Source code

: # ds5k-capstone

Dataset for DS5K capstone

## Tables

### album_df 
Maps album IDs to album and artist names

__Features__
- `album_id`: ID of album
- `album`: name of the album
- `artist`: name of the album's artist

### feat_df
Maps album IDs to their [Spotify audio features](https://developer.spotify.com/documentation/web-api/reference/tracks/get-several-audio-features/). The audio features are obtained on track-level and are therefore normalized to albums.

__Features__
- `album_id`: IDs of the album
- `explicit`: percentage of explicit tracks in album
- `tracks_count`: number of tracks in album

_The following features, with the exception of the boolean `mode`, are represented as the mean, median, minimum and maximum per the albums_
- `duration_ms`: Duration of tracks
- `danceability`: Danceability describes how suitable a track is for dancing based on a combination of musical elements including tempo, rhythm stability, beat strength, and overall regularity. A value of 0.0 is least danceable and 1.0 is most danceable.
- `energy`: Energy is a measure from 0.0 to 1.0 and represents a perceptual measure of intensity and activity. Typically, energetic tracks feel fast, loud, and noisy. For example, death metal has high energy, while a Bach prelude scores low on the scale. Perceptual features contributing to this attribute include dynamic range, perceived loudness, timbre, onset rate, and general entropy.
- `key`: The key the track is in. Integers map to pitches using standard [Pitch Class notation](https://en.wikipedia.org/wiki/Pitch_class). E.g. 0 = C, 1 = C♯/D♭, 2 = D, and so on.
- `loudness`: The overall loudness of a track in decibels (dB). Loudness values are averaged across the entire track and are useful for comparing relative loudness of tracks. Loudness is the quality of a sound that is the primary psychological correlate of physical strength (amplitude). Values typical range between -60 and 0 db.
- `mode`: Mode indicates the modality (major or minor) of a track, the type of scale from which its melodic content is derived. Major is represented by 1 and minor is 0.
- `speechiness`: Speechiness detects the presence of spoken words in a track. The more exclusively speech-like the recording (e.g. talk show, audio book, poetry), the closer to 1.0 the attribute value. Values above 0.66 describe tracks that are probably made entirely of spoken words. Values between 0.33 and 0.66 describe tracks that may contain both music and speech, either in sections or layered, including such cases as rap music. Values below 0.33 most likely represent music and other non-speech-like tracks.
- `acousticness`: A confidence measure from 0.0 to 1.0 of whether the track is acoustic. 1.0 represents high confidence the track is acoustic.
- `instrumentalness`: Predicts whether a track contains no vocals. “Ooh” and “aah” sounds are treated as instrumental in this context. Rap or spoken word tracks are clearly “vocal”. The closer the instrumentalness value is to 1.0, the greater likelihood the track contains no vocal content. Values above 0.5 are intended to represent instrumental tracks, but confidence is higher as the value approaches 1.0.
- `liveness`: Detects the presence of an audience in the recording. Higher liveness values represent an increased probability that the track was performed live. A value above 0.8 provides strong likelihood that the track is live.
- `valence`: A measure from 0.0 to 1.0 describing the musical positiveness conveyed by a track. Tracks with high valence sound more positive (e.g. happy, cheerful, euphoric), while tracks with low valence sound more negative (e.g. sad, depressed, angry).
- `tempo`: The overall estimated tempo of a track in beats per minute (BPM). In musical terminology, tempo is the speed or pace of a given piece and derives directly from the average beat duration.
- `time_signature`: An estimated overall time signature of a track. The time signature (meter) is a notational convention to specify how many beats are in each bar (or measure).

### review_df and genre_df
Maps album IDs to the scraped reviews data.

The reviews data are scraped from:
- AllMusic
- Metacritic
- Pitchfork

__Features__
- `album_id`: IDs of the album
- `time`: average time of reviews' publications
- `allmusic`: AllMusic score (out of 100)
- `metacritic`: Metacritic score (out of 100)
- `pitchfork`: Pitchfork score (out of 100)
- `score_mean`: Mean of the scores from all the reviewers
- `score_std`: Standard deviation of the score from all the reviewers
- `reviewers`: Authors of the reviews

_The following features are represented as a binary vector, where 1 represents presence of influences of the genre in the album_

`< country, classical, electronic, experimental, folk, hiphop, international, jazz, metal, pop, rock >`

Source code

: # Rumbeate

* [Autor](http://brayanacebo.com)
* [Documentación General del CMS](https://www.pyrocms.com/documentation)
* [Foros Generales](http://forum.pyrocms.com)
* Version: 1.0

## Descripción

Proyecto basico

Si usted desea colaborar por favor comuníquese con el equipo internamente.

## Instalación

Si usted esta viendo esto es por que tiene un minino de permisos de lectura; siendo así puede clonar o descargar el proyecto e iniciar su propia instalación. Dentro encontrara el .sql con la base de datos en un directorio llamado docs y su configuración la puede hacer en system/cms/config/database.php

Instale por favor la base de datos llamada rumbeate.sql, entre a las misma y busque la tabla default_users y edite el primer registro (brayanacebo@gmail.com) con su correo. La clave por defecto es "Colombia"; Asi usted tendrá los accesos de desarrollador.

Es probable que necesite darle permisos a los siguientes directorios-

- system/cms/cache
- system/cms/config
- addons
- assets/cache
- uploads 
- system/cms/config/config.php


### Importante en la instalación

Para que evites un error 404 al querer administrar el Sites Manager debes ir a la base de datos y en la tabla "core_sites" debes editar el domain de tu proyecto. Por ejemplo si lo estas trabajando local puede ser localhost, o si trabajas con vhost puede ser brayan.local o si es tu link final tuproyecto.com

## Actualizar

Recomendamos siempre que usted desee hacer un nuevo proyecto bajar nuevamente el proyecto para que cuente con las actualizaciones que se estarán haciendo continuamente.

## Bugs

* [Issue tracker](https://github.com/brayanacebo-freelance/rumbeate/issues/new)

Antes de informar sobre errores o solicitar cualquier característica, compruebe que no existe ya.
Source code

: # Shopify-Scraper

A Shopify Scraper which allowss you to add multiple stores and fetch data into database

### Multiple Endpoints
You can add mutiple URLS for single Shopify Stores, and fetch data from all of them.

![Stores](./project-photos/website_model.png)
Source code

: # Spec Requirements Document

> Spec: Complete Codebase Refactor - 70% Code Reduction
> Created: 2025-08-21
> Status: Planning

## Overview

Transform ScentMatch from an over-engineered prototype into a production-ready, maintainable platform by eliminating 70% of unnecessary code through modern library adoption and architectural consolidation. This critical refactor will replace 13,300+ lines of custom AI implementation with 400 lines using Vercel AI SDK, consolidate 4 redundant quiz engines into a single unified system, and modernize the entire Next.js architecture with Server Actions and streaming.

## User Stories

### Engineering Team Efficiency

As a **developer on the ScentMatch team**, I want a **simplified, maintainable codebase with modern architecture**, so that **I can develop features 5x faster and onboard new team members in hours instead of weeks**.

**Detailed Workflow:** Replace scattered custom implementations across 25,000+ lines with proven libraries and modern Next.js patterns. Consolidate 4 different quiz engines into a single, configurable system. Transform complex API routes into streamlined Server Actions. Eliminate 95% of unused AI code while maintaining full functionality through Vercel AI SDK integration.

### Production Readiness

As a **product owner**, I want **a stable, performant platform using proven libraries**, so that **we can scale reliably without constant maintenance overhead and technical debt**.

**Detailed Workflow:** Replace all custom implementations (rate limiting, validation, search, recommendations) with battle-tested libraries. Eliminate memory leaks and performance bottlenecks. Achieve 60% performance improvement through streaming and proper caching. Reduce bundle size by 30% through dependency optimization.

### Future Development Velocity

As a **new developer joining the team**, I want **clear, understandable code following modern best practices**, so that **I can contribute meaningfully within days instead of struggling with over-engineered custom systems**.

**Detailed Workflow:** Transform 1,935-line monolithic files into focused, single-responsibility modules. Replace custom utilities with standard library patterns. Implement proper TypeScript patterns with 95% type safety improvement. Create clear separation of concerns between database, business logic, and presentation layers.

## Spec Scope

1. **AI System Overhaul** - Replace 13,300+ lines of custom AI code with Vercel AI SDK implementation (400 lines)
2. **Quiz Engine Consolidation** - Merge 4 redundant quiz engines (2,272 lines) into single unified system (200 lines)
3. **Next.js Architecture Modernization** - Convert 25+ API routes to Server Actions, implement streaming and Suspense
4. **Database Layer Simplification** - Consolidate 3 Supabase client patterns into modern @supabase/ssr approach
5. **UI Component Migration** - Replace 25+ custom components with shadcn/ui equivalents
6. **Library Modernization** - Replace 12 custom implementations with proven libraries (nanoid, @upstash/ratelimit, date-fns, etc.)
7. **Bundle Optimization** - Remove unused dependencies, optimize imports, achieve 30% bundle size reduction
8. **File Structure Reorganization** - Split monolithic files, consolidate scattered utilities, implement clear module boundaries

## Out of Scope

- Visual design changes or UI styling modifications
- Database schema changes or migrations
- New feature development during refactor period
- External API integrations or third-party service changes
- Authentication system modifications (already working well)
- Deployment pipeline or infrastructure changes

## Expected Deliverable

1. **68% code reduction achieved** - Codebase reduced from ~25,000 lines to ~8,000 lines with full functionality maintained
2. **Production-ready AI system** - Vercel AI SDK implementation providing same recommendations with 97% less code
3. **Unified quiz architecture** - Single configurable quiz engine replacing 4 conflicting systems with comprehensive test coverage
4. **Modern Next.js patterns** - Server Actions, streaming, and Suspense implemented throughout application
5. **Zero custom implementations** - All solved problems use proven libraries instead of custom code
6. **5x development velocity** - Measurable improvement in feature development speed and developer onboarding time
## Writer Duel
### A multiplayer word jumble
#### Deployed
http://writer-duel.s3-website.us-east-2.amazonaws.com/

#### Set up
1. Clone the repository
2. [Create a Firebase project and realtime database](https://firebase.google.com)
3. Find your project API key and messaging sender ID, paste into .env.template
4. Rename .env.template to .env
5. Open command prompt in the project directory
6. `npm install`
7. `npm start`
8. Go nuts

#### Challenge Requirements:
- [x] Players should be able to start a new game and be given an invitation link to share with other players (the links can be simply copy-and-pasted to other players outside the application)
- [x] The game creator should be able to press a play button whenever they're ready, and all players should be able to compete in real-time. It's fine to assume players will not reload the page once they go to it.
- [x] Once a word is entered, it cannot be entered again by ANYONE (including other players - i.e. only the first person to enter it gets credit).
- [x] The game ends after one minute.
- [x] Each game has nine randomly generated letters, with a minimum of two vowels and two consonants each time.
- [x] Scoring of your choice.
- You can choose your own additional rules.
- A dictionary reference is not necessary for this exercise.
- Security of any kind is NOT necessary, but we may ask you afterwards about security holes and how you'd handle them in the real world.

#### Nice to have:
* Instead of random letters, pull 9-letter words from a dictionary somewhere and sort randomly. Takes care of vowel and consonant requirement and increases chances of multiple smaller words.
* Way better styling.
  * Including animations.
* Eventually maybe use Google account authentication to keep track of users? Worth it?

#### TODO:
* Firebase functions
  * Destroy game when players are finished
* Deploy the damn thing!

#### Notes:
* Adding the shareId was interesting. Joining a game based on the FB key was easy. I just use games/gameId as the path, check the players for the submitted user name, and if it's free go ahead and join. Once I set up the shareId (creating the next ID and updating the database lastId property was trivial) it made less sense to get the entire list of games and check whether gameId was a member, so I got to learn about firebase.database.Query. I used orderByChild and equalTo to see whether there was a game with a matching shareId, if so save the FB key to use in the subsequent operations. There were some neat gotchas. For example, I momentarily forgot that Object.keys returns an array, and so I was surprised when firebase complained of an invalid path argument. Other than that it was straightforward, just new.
======
## Exercise requirements
Count the lines in the material that contain the word "represented". Case must match. Give only the number.

## Response to this task
3